## EXERCISE AIM
Reproduce exactly the lines of the material beneath, from the line that contains "日本の歴史の中でも「古墳時代（こふんじだい）」は、巨大な古墳が" to the line that contains "人・歌人です。「写生」を重視した新しいスタイルを生み出し、俳句", both included, and no other lines.

## STORED DATA

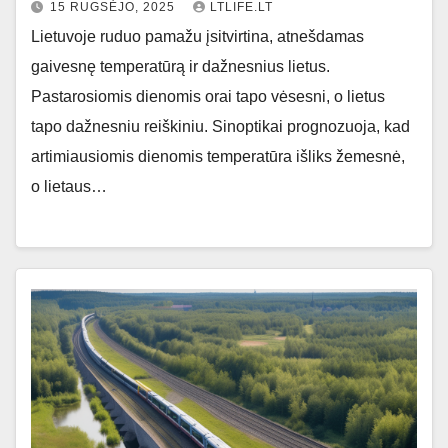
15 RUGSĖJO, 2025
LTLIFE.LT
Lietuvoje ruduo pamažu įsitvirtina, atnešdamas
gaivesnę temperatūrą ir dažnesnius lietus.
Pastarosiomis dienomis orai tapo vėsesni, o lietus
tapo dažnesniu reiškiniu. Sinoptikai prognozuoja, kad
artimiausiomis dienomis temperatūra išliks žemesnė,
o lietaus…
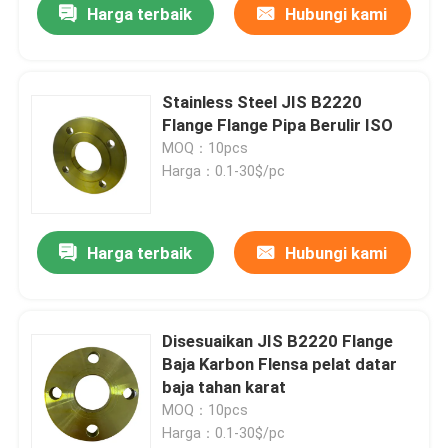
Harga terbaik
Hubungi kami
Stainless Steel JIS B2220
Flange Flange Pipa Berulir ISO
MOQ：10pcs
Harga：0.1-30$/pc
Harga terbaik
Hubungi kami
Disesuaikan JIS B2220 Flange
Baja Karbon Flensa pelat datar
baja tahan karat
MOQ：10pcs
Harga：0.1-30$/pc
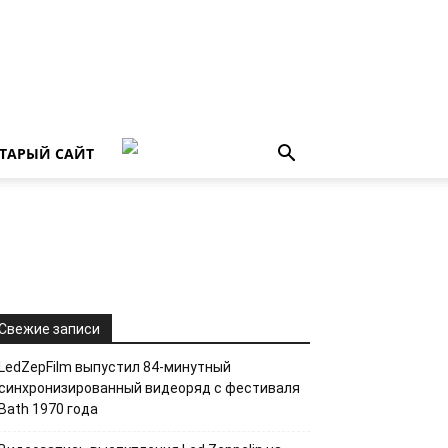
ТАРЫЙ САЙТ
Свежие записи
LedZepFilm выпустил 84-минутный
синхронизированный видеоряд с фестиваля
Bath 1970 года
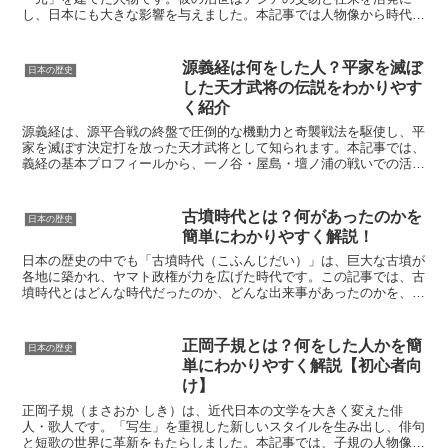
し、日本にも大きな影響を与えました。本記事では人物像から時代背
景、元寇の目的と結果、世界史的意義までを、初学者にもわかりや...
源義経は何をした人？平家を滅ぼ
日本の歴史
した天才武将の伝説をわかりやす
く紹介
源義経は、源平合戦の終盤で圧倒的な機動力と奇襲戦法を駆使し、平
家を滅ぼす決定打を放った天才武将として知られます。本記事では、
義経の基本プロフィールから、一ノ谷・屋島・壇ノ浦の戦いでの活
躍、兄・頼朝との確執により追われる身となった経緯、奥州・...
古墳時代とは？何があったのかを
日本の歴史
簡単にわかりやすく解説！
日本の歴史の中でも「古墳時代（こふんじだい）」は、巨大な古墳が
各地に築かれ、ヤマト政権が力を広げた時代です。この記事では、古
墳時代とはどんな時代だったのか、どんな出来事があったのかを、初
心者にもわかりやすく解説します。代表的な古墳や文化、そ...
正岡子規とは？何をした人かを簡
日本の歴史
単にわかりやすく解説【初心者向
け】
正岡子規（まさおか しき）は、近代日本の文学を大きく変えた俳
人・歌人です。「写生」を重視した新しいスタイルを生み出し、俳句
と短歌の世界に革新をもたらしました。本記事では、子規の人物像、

---

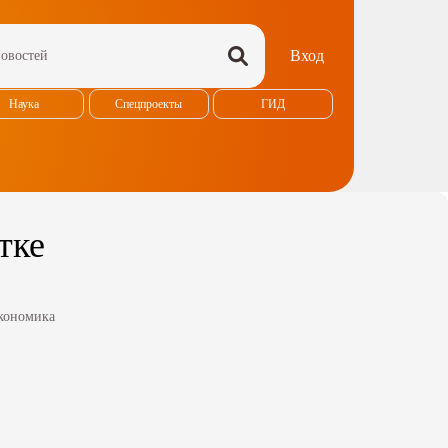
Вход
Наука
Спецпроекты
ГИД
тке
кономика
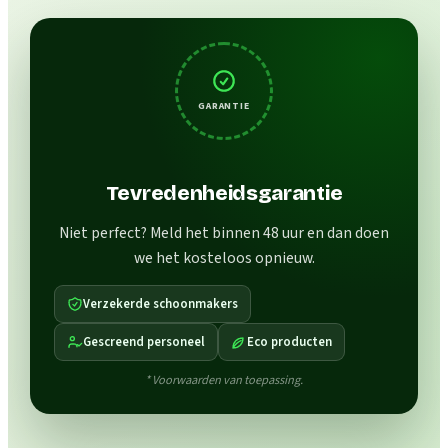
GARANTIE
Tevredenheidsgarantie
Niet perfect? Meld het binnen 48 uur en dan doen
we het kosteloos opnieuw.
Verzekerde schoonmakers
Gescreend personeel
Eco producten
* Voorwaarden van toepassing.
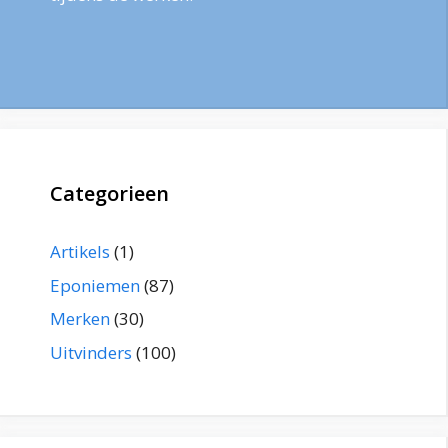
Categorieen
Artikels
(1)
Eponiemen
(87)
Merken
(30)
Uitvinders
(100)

## ANSWER TO THE EXERCISE
日本の歴史の中でも「古墳時代（こふんじだい）」は、巨大な古墳が
各地に築かれ、ヤマト政権が力を広げた時代です。この記事では、古
墳時代とはどんな時代だったのか、どんな出来事があったのかを、初
心者にもわかりやすく解説します。代表的な古墳や文化、そ...
正岡子規とは？何をした人かを簡
日本の歴史
単にわかりやすく解説【初心者向
け】
正岡子規（まさおか しき）は、近代日本の文学を大きく変えた俳
人・歌人です。「写生」を重視した新しいスタイルを生み出し、俳句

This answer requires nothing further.